|BORN||February 17, 1984|
|BATTING STYLE||Right Handed|
|BOWLING STYLE||Right-arm medium|
Once in every generation comes an athlete who redefines the meaning of the game. They are born with an abundance of talent, immense amount of natural ability, and they could do things which others could only dream about. Roger Federer is that athlete for Tennis, Tiger Woods for Golf and for Cricket, it is Mr. 360 - Abraham Benjamin de Villiers.
De Villiers debuted in late 2004 against a visiting England, partnering Graeme Smith as an opener. In his second Test in the same series, he replaced injured Mark Boucher and took over wicket-keeping duties from the veteran. It also led to some chopping and changing in the batting line-up as he was demoted down the order. The move worked well though as he scored a fifty in the second innings of the Test which got his career going. In the last match of the series, back as an opener, he went on to register scores of 92 and 109 while opening the innings and announced his arrival in Test cricket with a bang!
However, in ODIs, it took a while for ABD to find his footing as he recorded his first half-century on his 17th attempt, against Australia.
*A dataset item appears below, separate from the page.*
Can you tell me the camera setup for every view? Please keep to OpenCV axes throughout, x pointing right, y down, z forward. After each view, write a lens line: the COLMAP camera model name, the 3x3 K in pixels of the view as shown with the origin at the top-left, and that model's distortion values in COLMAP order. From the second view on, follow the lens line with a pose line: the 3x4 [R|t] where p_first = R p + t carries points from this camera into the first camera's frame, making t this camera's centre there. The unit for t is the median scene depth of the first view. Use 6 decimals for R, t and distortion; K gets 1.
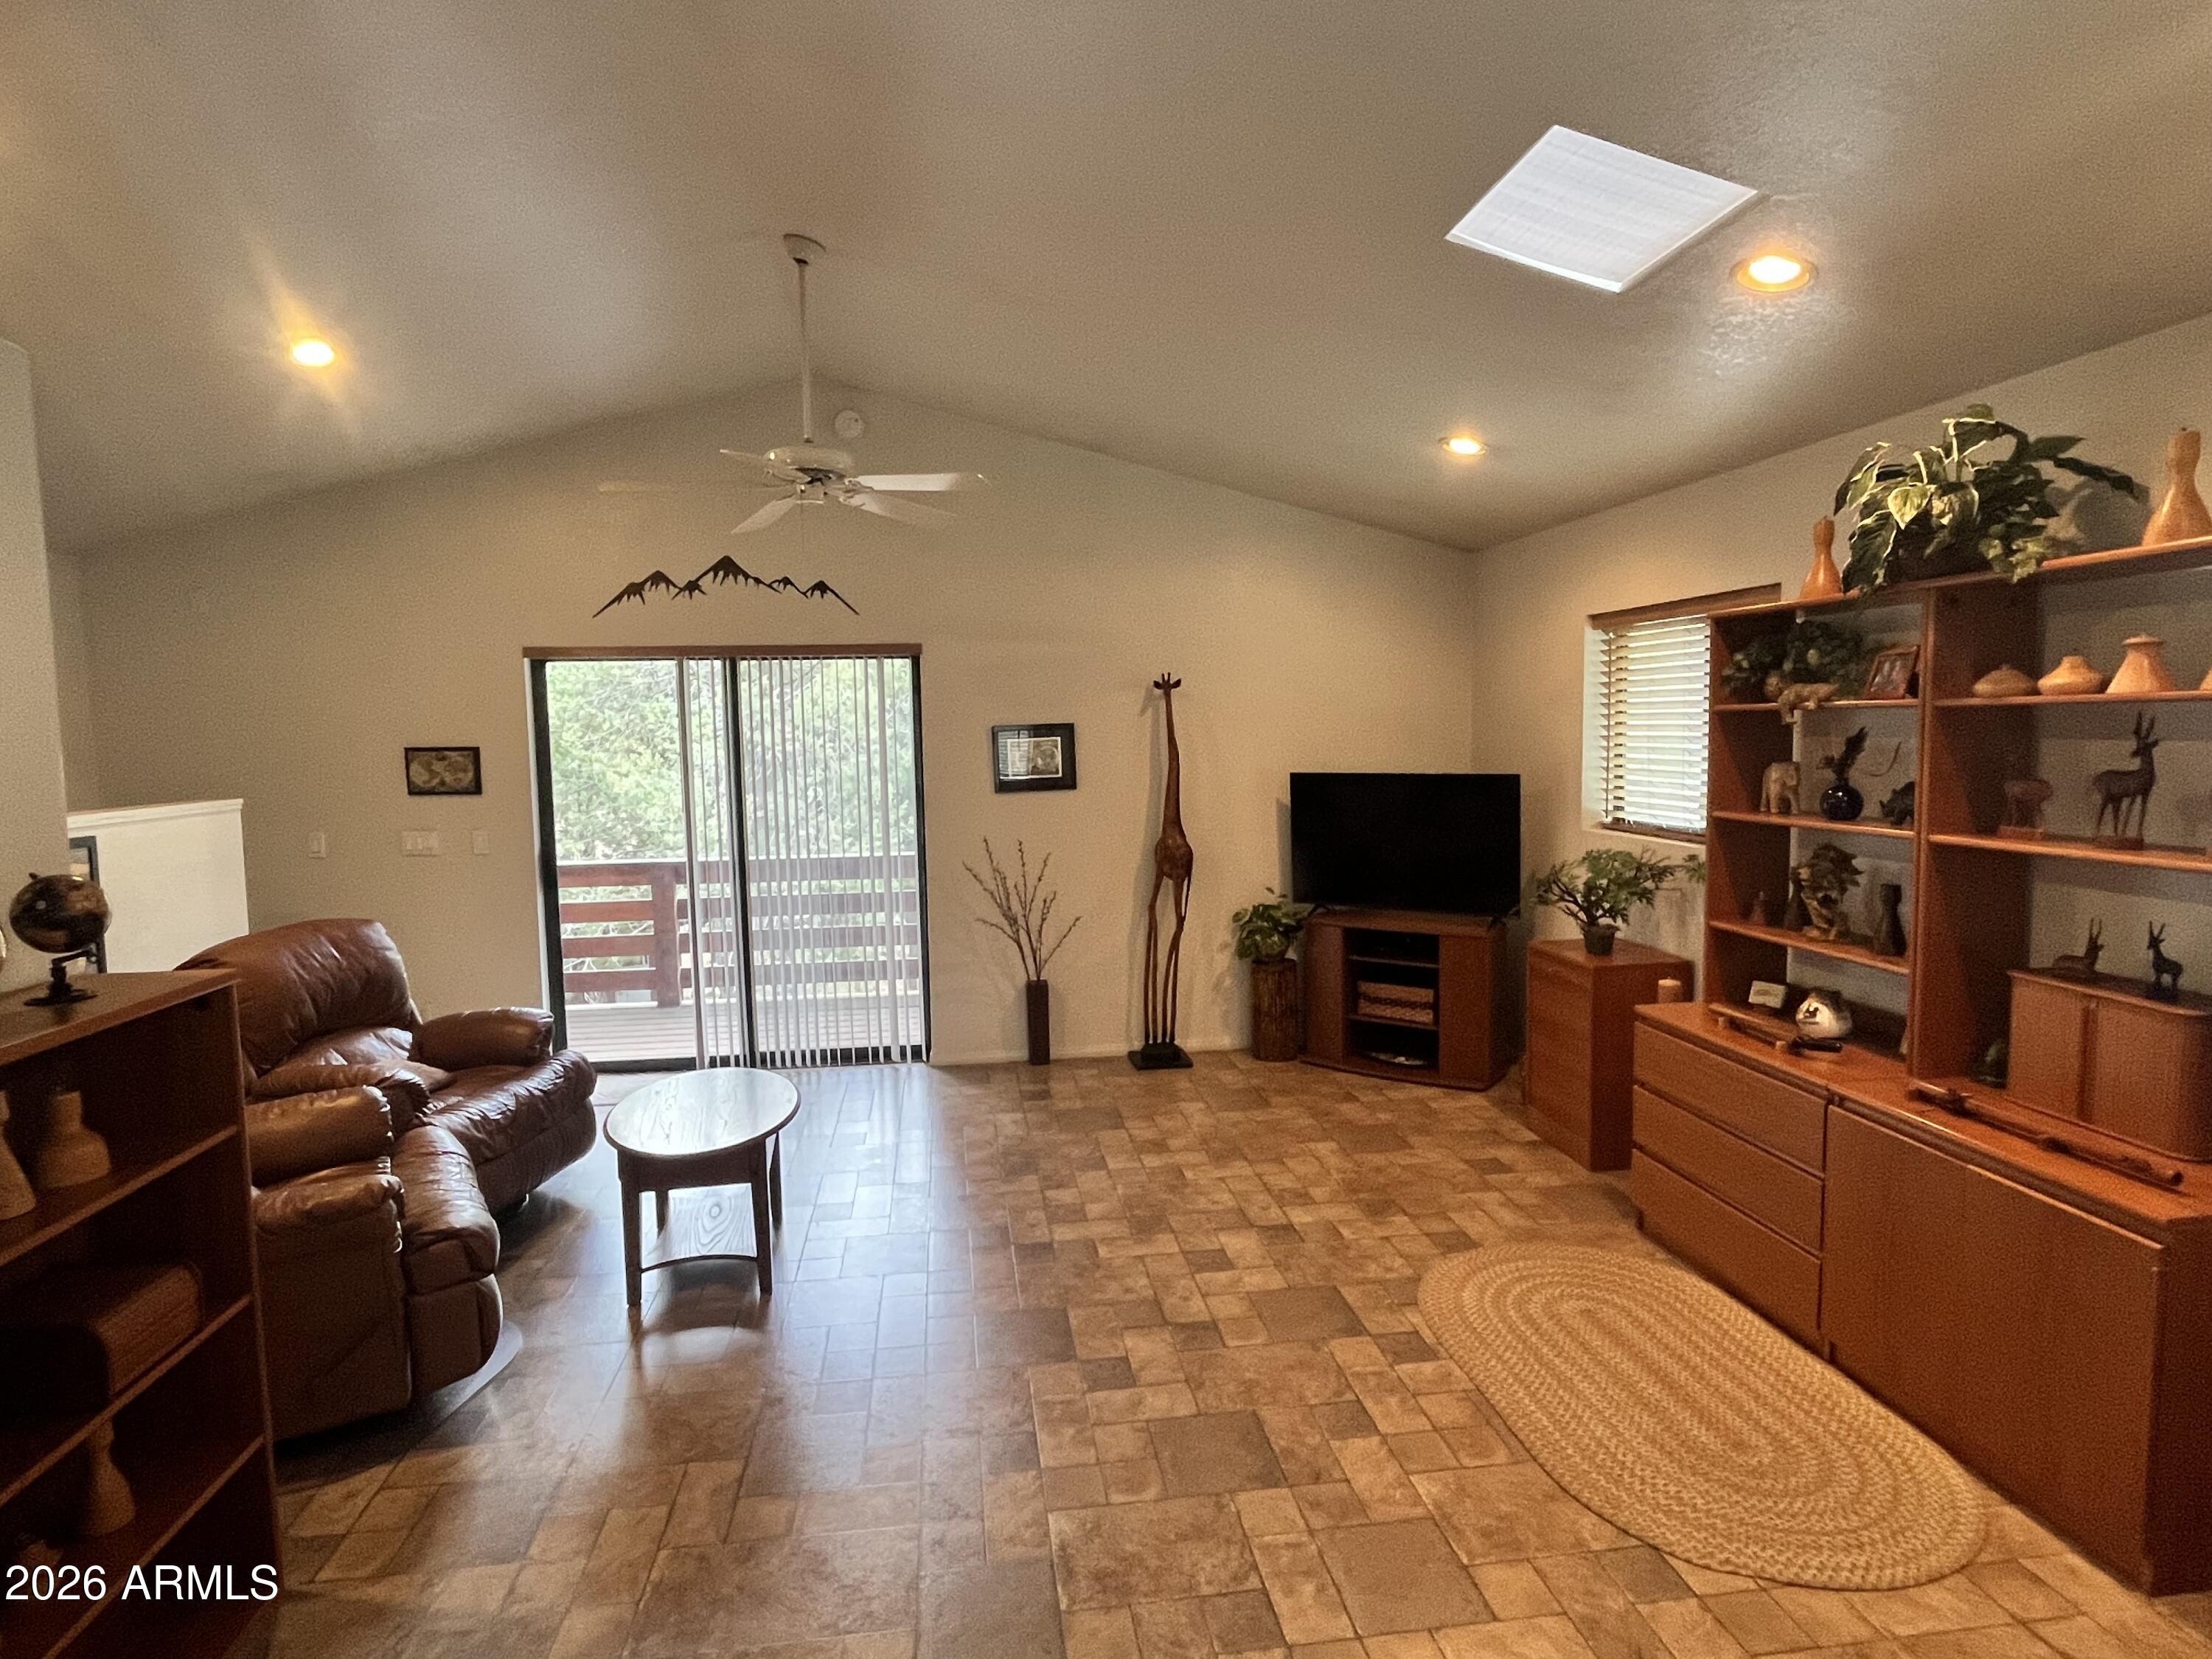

Once fully settled with the international duties, he became one of South Africa's most consistent performers in all three formats and became a mainstay in their side. All this despite not having a defined role in the batting order as he was deployed as an opener, middle or lower order batsman, depending on the situation. The right-hander had no qualms in adapting to any of them and took every opportunity in his stride. His prowess behind the wickets was highly regarded as he was touted as Boucher's eventual successor and he was often called to deputize for him as well.
AB de Villiers' presence in the South African batting line-up was vital. He was a major factor in registering historic wins in Australia and going on a 3-year unbeaten run since 2007. He also helped his team to a semi-final berth in the 2007 ICC Cricket World Cup, restoring respectability after a poor showing in the tournament's previous editions.
In the year 2008, he stroked a double century in Ahmedabad and became the first South African to do so against India. Later in 2010, he notched up the highest individual score in Tests for the Proteas when he scored 278* which was surpassed by Hashim Amla after he cracked a triple ton against England in 2012.
Consistent performances over the years gave the Proteas a new ODI captain in de Villiers, when he replaced Graeme Smith in 2011, post the World Cup. AB showed his mastery in the Test arena as well as ODIs as he topped the ICC batting rankings on several occasions and played a momentous role for South Africa in their quest to return to the pinnacle of cricket.
AB was a hot-buy in the Indian T20 League and started off by representing Delhi until he moved to Bangalore for the later seasons, where he was retained by the team. He also represented the Titans in South Africa's domestic T20 competition and was an important player for all the three above teams.
De Villiers was one such player who possessed the ability to destroy best of the bowling line-ups with his effortless yet aggressive batting style. One such instance came in the 2015 World Cup in Australia when he destroyed West Indies' bowling and went on to score 162 runs off 66 balls, leading South Africa to their second-highest total in World Cup history (408) at the Sydney Cricket Ground. A month prior to the mega event, he had scored a 16-ball fifty and 31-ball century against the same team.
The ability to offer dead bats, classical drives, flicks and pulls and his instinctive nature to innovate in manners, unimaginable to the cricket-kind, de Villiers turned into one of the most dangerous cricketers the sport has ever seen.
On May 23, 2018, AB de Villiers announced his shocking retirement from all forms of international cricket and jolted the entire cricketing world with his decision. After 114 Tests, 228 ODIs and 78 T20Is and a combined total of 20,014 runs in international cricket, he said 'I have had my turn, and to be honest, I am tired. It is time for others to take over.' At the time of his retirement, he held the record for the fastest 50, 100 and 150 in ODI history.